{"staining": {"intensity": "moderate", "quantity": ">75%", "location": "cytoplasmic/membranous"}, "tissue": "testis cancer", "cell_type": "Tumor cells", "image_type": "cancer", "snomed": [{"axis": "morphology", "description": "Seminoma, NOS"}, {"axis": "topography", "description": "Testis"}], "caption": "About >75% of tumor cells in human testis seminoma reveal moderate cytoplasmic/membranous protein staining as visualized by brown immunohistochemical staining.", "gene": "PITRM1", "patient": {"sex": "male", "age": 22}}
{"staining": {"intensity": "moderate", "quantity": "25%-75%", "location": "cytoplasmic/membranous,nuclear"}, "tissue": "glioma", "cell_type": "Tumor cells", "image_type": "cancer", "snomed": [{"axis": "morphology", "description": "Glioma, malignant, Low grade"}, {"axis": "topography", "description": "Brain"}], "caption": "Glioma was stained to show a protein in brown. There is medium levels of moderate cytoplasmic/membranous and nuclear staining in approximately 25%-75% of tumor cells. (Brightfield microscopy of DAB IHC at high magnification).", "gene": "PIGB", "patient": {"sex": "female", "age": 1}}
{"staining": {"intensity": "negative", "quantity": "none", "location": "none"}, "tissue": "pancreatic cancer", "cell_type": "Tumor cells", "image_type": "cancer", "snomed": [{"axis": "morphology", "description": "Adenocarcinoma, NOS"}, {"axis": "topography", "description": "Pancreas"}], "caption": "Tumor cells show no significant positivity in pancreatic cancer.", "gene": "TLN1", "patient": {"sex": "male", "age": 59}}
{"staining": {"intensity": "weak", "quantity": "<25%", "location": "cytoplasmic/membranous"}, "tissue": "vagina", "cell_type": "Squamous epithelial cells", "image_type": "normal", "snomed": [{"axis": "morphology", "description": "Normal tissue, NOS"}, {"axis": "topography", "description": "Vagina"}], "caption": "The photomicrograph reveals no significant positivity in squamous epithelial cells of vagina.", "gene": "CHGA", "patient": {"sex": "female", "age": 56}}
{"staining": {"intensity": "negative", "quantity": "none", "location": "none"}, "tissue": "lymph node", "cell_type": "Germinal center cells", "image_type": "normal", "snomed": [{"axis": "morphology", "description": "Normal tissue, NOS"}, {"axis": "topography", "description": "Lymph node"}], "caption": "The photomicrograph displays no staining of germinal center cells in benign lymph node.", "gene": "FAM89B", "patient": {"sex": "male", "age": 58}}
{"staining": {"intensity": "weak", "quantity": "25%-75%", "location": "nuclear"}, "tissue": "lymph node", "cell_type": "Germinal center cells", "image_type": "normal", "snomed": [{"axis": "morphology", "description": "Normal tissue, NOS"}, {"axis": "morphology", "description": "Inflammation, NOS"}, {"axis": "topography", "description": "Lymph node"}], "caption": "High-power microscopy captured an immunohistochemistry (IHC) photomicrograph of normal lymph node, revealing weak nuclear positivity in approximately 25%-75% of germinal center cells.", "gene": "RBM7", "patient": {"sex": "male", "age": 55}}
***
Restating all of the data exactly is the whole task.

{"staining": {"intensity": "moderate", "quantity": ">75%", "location": "cytoplasmic/membranous"}, "tissue": "testis cancer", "cell_type": "Tumor cells", "image_type": "cancer", "snomed": [{"axis": "morphology", "description": "Seminoma, NOS"}, {"axis": "topography", "description": "Testis"}], "caption": "About >75% of tumor cells in human testis seminoma reveal moderate cytoplasmic/membranous protein staining as visualized by brown immunohistochemical staining.", "gene": "PITRM1", "patient": {"sex": "male", "age": 22}}
{"staining": {"intensity": "moderate", "quantity": "25%-75%", "location": "cytoplasmic/membranous,nuclear"}, "tissue": "glioma", "cell_type": "Tumor cells", "image_type": "cancer", "snomed": [{"axis": "morphology", "description": "Glioma, malignant, Low grade"}, {"axis": "topography", "description": "Brain"}], "caption": "Glioma was stained to show a protein in brown. There is medium levels of moderate cytoplasmic/membranous and nuclear staining in approximately 25%-75% of tumor cells. (Brightfield microscopy of DAB IHC at high magnification).", "gene": "PIGB", "patient": {"sex": "female", "age": 1}}
{"staining": {"intensity": "negative", "quantity": "none", "location": "none"}, "tissue": "pancreatic cancer", "cell_type": "Tumor cells", "image_type": "cancer", "snomed": [{"axis": "morphology", "description": "Adenocarcinoma, NOS"}, {"axis": "topography", "description": "Pancreas"}], "caption": "Tumor cells show no significant positivity in pancreatic cancer.", "gene": "TLN1", "patient": {"sex": "male", "age": 59}}
{"staining": {"intensity": "weak", "quantity": "<25%", "location": "cytoplasmic/membranous"}, "tissue": "vagina", "cell_type": "Squamous epithelial cells", "image_type": "normal", "snomed": [{"axis": "morphology", "description": "Normal tissue, NOS"}, {"axis": "topography", "description": "Vagina"}], "caption": "The photomicrograph reveals no significant positivity in squamous epithelial cells of vagina.", "gene": "CHGA", "patient": {"sex": "female", "age": 56}}
{"staining": {"intensity": "negative", "quantity": "none", "location": "none"}, "tissue": "lymph node", "cell_type": "Germinal center cells", "image_type": "normal", "snomed": [{"axis": "morphology", "description": "Normal tissue, NOS"}, {"axis": "topography", "description": "Lymph node"}], "caption": "The photomicrograph displays no staining of germinal center cells in benign lymph node.", "gene": "FAM89B", "patient": {"sex": "male", "age": 58}}
{"staining": {"intensity": "weak", "quantity": "25%-75%", "location": "nuclear"}, "tissue": "lymph node", "cell_type": "Germinal center cells", "image_type": "normal", "snomed": [{"axis": "morphology", "description": "Normal tissue, NOS"}, {"axis": "morphology", "description": "Inflammation, NOS"}, {"axis": "topography", "description": "Lymph node"}], "caption": "High-power microscopy captured an immunohistochemistry (IHC) photomicrograph of normal lymph node, revealing weak nuclear positivity in approximately 25%-75% of germinal center cells.", "gene": "RBM7", "patient": {"sex": "male", "age": 55}}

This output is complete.